Problem
We live in the AI era.
Tech megacaps including Meta, Amazon, Alphabet and Microsoft intend to spend as much as $320 billion combined on AI technologies and datacenter buildouts in 2025, with applications like ChatGPT reaching 100 million users faster than any product in history. It is projected that AI could contribute up to $20 trillion to the global economy by 2030—reshaping healthcare, finance, and manufacturing at breathtaking speed. Over 80% of organizations report integrating AI into core processes, underscoring a seismic shift that stands to redefine our future more profoundly than any previous technological revolution.
Crypto keeps redefining global finance.
Fueled by a wave of crypto ETF filings from major asset managers and regulatory progress in North America, Europe, and Asia, crypto has entered a pivotal phase of mainstream acceptance—reflected by over 420 million global users in 2023. It is estimated that the market could surpass $5 trillion by 2030, establishing cryptocurrencies as a core pillar of modern finance. This shift from speculative hype to institutional-grade investment signals a new era poised to reshape global finance more profoundly than any innovation in recent memory.
However, in the AI x Crypto age, there are a few major problems to address.
Absence of a Liquid Compute Asset Market
In the AI era, as Sam Altman said, "compute will be the currency of the future". Meanwhile, enterprise-grade GPUs can be viewed as a new class of commodities.
Take another physical commodity, gold, for example. Before the advent of modern futures trading (1970s) and the first major gold ETFs (early 2000s), gold’s total market value was only in the low trillions. Today, driven by transparent markets and easy investor access, gold’s global market capitalization has soared above $12 trillion.
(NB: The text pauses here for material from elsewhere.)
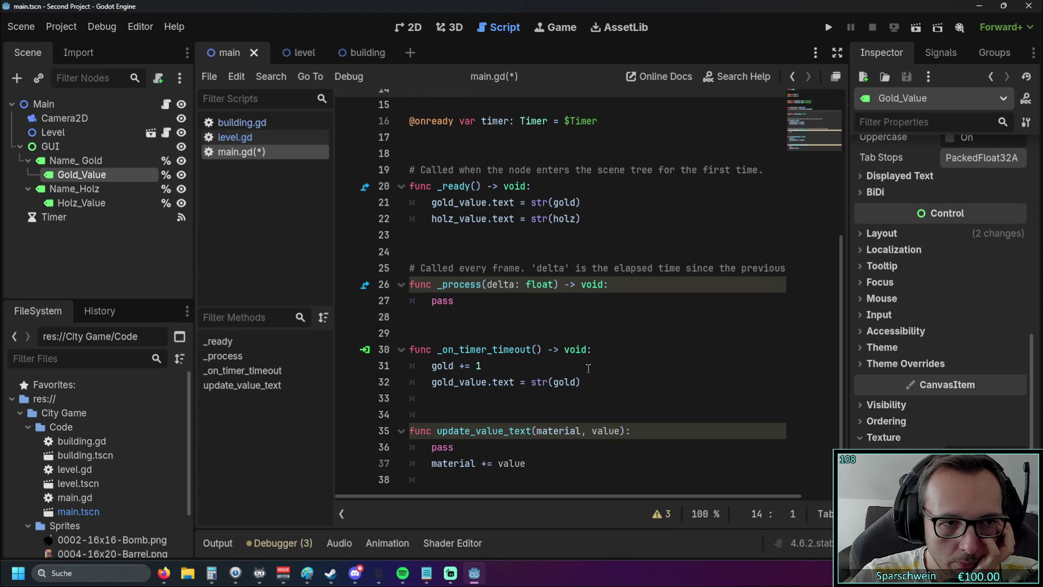
pyautogui.scroll(5, 545, 282)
Compute as commodities is like gold before 1970s, lacking a liquid, transparent, and efficient market. Compute assets such as enterprise-grade GPUs are in extremely high demand but cannot be traded or leveraged effectively, limiting their economic value proposition.
Capital Barriers for Cloud and Data Centers
Cloud and data centers—which collectively house trillions of dollars’ worth of compute assets—are essential to delivering the raw processing power that underpins modern AI. Yet they are also among the most capital-intensive businesses in tech, with the leading providers (AWS, Azure, Google Cloud) investing tens of billions of dollars annually in data center construction, networking infrastructure, and high-performance GPUs.
A single NVIDIA H200 card can cost upwards of $30,000, and outfitting a large-scale facility can quickly escalate into the hundreds of millions. As demand for AI workloads grows exponentially, the need to finance and refinance these expensive expansions becomes a critical bottleneck—one that, without innovative financial solutions, could limit how quickly the cloud and data centers can scale to meet the world’s computing needs.
Limited Investment Opportunities
Compute captures the majority of value in the AI supply chain. For large AI projects, spend on compute can be a substantial fraction of total cost—often cited anywhere from 30% to 60% of the overall operational spend for AI (covering both training and inference).
Major chipmaker such as NVIDIA has gross margins as high as 60%, while cloud providers and data centers have a margin of 30% - 60%.
The global cloud compute sector has the size of more than $600 billion in annual revenue as of 2024, with a compound annual growth rate (CAGR) of 12–18% over the next five years.
However, for individual and institutional investors, the options to participate in such a substantial, high growth, and high margin sector are relatively limited. Beyond purchasing stocks of semiconductor manufacturers like NVIDIA, there are few avenues to directly invest in the compute assets that drive the AI revolution.
Crypto’s Need for Real-Yield Assets
The crypto sector faces a significant challenge: a shortage of real-yield assets. Many of the high returns advertised in crypto rely on token inflation, which isn’t sustainable over the long term.
Although many innovative projects aim to bring real-world returns into the space, they often involve hurdles like strict KYC requirements, lock-up periods that reduce liquidity, or ongoing trust and security concerns. As a result, real-world asset (RWA) solutions have gained only modest traction, with on-chain T-bills serving as the primary example of genuine yield.
This lack of secure, liquid, and high-yielding real-world assets on-chain makes it harder for the industry to attract long-term capital and integrate more deeply with traditional finance. Without better, more accessible real-yield options, crypto risks remaining dependent on inflation-based rewards, which can undermine both its credibility and its future growth.